Trecho fornecido
|---|

Depois de alguns dias convivendo continuamente com 13 membros da mesma família, a chegada a um parque temático da Disney, inteiramente lotado, só poderia se assemelhar a uma cena do fim do mundo. Para completar, um feriado prolongado fazia a multidão se multiplicar por dois, ou até três!
Nunca pensei que esse tipo de passeio desse tanto trabalho. Só pensava em férias, sombra e água fresca, acordar preguiçosa e sem saber qual era o dia da semana. Mas não foi bem assim que aconteceu.
Os dias começavam já na noite anterior, quando as mochilas das crianças eram cuidadosamente arrumadas. Uma muda de roupa, o lanche nutritivo e o gostoso, água, fralda para o bebê, um brinquedo para distrair nos momentos de tédio, agasalho, documentos e tudo aquilo que uma mãe precavida possa julgar necessário.

|---|

Trechos da listagem
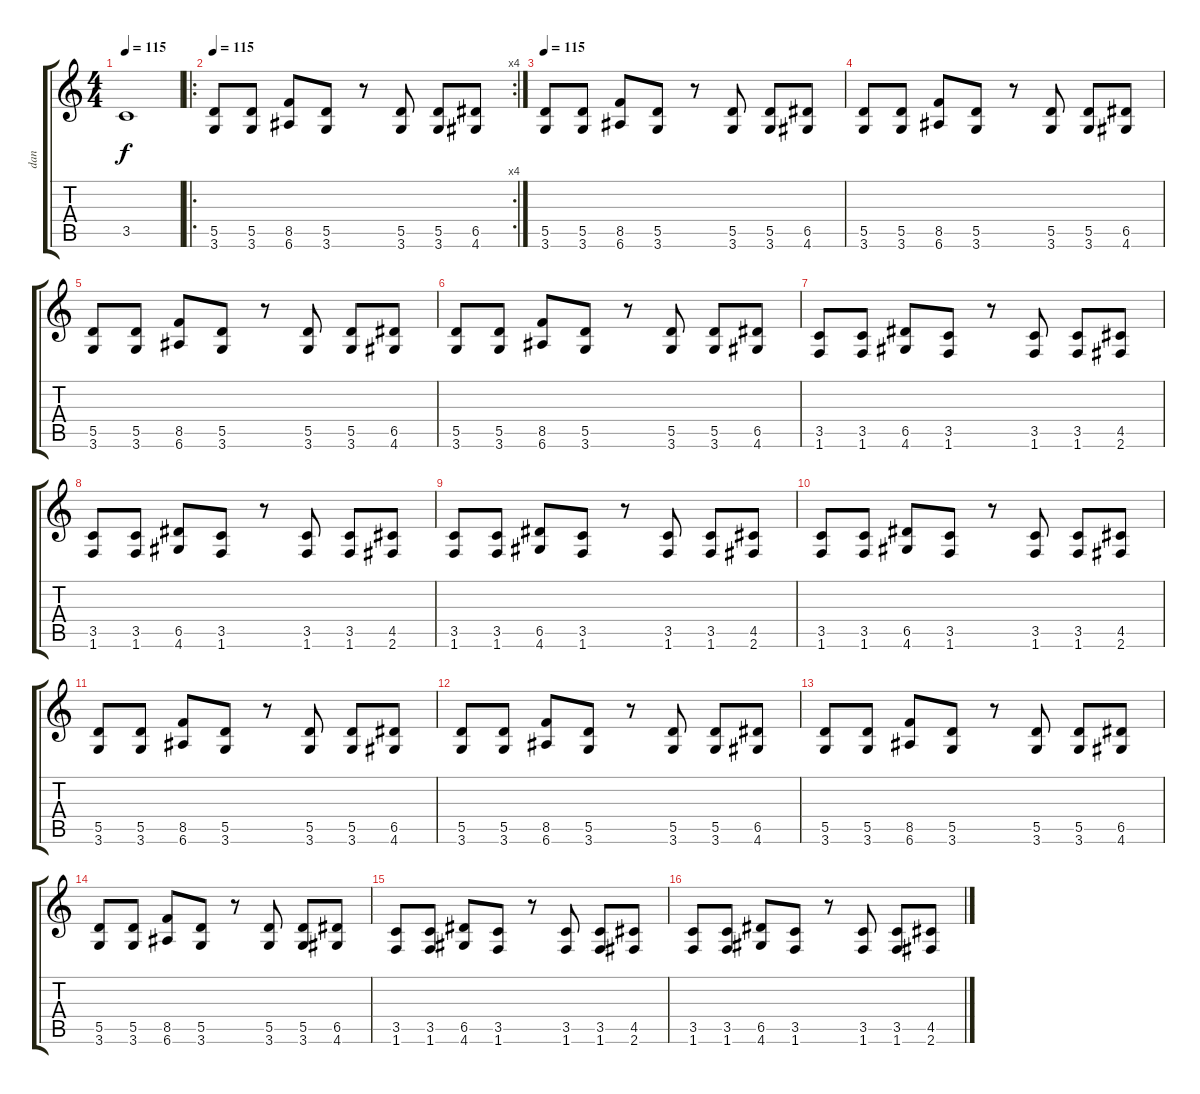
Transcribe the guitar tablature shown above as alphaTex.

\track ("dan" "dan") {instrument distortionguitar}
\staff {score tabs}
\tuning (E4 B3 G3 D3 A2 E2) {hide}
\ts (4 4)
\tempo 115
\clef g2
\ks c
3.5{t}.1{dy f} |
\ro
\rc 4
\tempo 115
(5.5 3.6).8 (5.5 3.6).8 (8.5 6.6).8 (5.5 3.6).8 r.8 (5.5 3.6).8 (5.5 3.6).8 (6.5 4.6).8 |
\tempo 115
(5.5 3.6).8 (5.5 3.6).8 (8.5 6.6).8 (5.5 3.6).8 r.8 (5.5 3.6).8 (5.5 3.6).8 (6.5 4.6).8 |
(5.5 3.6).8 (5.5 3.6).8 (8.5 6.6).8 (5.5 3.6).8 r.8 (5.5 3.6).8 (5.5 3.6).8 (6.5 4.6).8 |
(5.5 3.6).8 (5.5 3.6).8 (8.5 6.6).8 (5.5 3.6).8 r.8 (5.5 3.6).8 (5.5 3.6).8 (6.5 4.6).8 |
(5.5 3.6).8 (5.5 3.6).8 (8.5 6.6).8 (5.5 3.6).8 r.8 (5.5 3.6).8 (5.5 3.6).8 (6.5 4.6).8 |
(3.5 1.6).8 (3.5 1.6).8 (6.5 4.6).8 (3.5 1.6).8 r.8 (3.5 1.6).8 (3.5 1.6).8 (4.5 2.6).8 |
(3.5 1.6).8 (3.5 1.6).8 (6.5 4.6).8 (3.5 1.6).8 r.8 (3.5 1.6).8 (3.5 1.6).8 (4.5 2.6).8 |
(3.5 1.6).8 (3.5 1.6).8 (6.5 4.6).8 (3.5 1.6).8 r.8 (3.5 1.6).8 (3.5 1.6).8 (4.5 2.6).8 |
(3.5 1.6).8 (3.5 1.6).8 (6.5 4.6).8 (3.5 1.6).8 r.8 (3.5 1.6).8 (3.5 1.6).8 (4.5 2.6).8 |
(5.5 3.6).8 (5.5 3.6).8 (8.5 6.6).8 (5.5 3.6).8 r.8 (5.5 3.6).8 (5.5 3.6).8 (6.5 4.6).8 |
(5.5 3.6).8 (5.5 3.6).8 (8.5 6.6).8 (5.5 3.6).8 r.8 (5.5 3.6).8 (5.5 3.6).8 (6.5 4.6).8 |
(5.5 3.6).8 (5.5 3.6).8 (8.5 6.6).8 (5.5 3.6).8 r.8 (5.5 3.6).8 (5.5 3.6).8 (6.5 4.6).8 |
(5.5 3.6).8 (5.5 3.6).8 (8.5 6.6).8 (5.5 3.6).8 r.8 (5.5 3.6).8 (5.5 3.6).8 (6.5 4.6).8 |
(3.5 1.6).8 (3.5 1.6).8 (6.5 4.6).8 (3.5 1.6).8 r.8 (3.5 1.6).8 (3.5 1.6).8 (4.5 2.6).8 |
(3.5 1.6).8 (3.5 1.6).8 (6.5 4.6).8 (3.5 1.6).8 r.8 (3.5 1.6).8 (3.5 1.6).8 (4.5 2.6).8
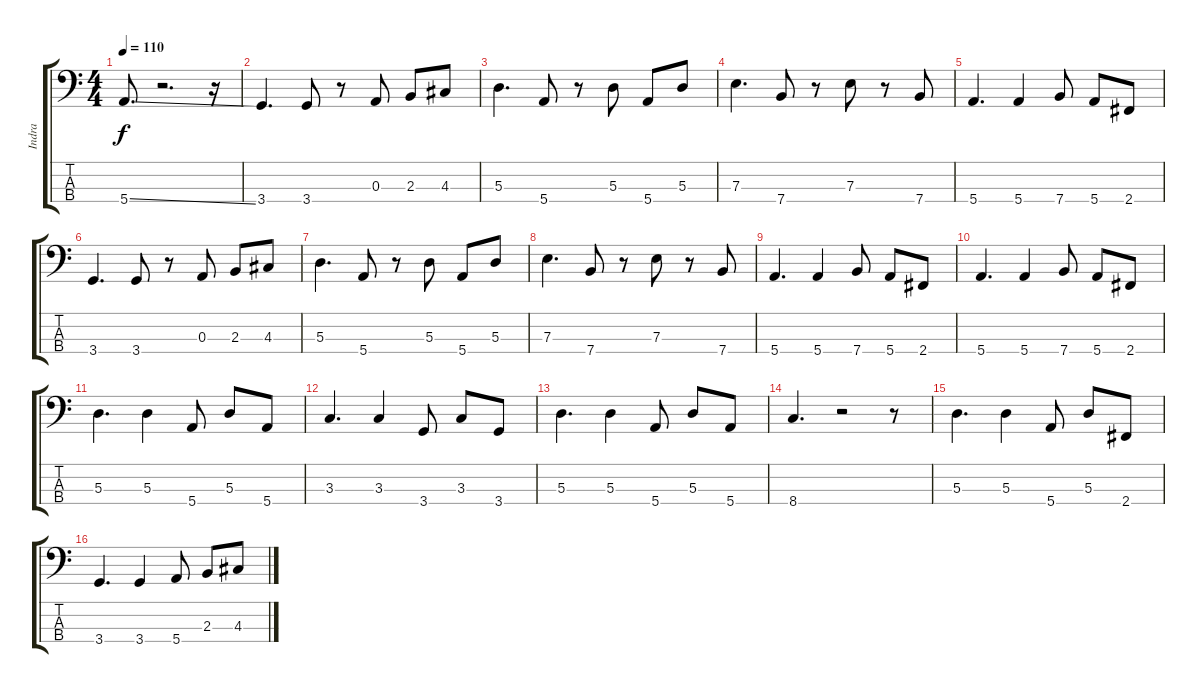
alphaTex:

\track ("Indra" "Indra") {instrument electricbasspick}
\staff {score tabs}
\tuning (G2 D2 A1 E1) {hide}
\ts (4 4)
\tempo 110
\clef f4
\ks c
5.4{ss}.8{d dy f} r.2{d} r.16 |
3.4.4{d} 3.4.8 r.8 0.3.8 2.3.8 4.3.8 |
5.3.4{d} 5.4.8 r.8 5.3.8 5.4.8 5.3.8 |
7.3.4{d} 7.4.8 r.8 7.3.8 r.8 7.4.8 |
5.4.4{d} 5.4.4 7.4.8 5.4.8 2.4.8 |
3.4.4{d} 3.4.8 r.8 0.3.8 2.3.8 4.3.8 |
5.3.4{d} 5.4.8 r.8 5.3.8 5.4.8 5.3.8 |
7.3.4{d} 7.4.8 r.8 7.3.8 r.8 7.4.8 |
5.4.4{d} 5.4.4 7.4.8 5.4.8 2.4.8 |
5.4.4{d} 5.4.4 7.4.8 5.4.8 2.4.8 |
5.3.4{d} 5.3.4 5.4.8 5.3.8 5.4.8 |
3.3.4{d} 3.3.4 3.4.8 3.3.8 3.4.8 |
5.3.4{d} 5.3.4 5.4.8 5.3.8 5.4.8 |
8.4.4{d} r.2 r.8 |
5.3.4{d} 5.3.4 5.4.8 5.3.8 2.4.8 |
3.4.4{d} 3.4.4 5.4.8 2.3.8 4.3.8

|---|

Partes do exercício
1. Responda às perguntas abaixo sobre o relato da viagem à Disney, marcando as respostas com as mesmas letras.
(a) Com quantos membros da mesma família houve convívio contínuo antes da chegada ao parque?
(b) O que fazia a multidão se multiplicar por dois, ou até três?
(c) Em que momento os dias já começavam?
2. Atualize a parte do relato da viagem à Disney que se abre com as palavras "Depois de alguns" e se fecha com "possa julgar necessário.", trocando "mochilas" por "bolsas".
3. Escreva a continuação do relato da viagem à Disney a partir do ponto em que ele termina.

Respostas às tarefas
1.
(a) Com 13 membros da mesma família.
(b) Um feriado prolongado.
(c) Já na noite anterior, quando as mochilas das crianças eram cuidadosamente arrumadas.

2.
Depois de alguns dias convivendo continuamente com 13 membros da mesma família, a chegada a um parque temático da Disney, inteiramente lotado, só poderia se assemelhar a uma cena do fim do mundo. Para completar, um feriado prolongado fazia a multidão se multiplicar por dois, ou até três!
Nunca pensei que esse tipo de passeio desse tanto trabalho. Só pensava em férias, sombra e água fresca, acordar preguiçosa e sem saber qual era o dia da semana. Mas não foi bem assim que aconteceu.
Os dias começavam já na noite anterior, quando as bolsas das crianças eram cuidadosamente arrumadas. Uma muda de roupa, o lanche nutritivo e o gostoso, água, fralda para o bebê, um brinquedo para distrair nos momentos de tédio, agasalho, documentos e tudo aquilo que uma mãe precavida possa julgar necessário.

3.
Ao amanhecer, o despertador tocava e todos corriam em uma determinada direção. Depois de duas noites, o despertar já não ocorria de imediato e uma preguiça teimava em atrasar a turma. Quando conseguíamos ficar prontos, secávamos o suor do rosto e seguíamos em direção aos carros.
Os três motoristas checavam as baterias dos seus apetrechos de navegação e atualizavam os novos endereços no GPS. Já tínhamos baixado os mapas de toda a região e assim, conseguíamos chegar a qualquer destino. Bastava escolher: rota mais rápida ou mais curta. Eu amo a tecnologia, não sei como estar antenada a todas as novidades que surgem, mas reconheço que a criatividade do ser humano é capaz de mover montanhas.
A chegada ao parque era sempre uma alegria. Foto daqui, foto dali e muitos sorrisos. De todas as caras alegres que cruzavam o meu olhar, preferia admirar o encantamento escancarado nos olhos virgens das crianças que só conheciam aquela realidade pela televisão. Era uma expressão mais linda que a outra.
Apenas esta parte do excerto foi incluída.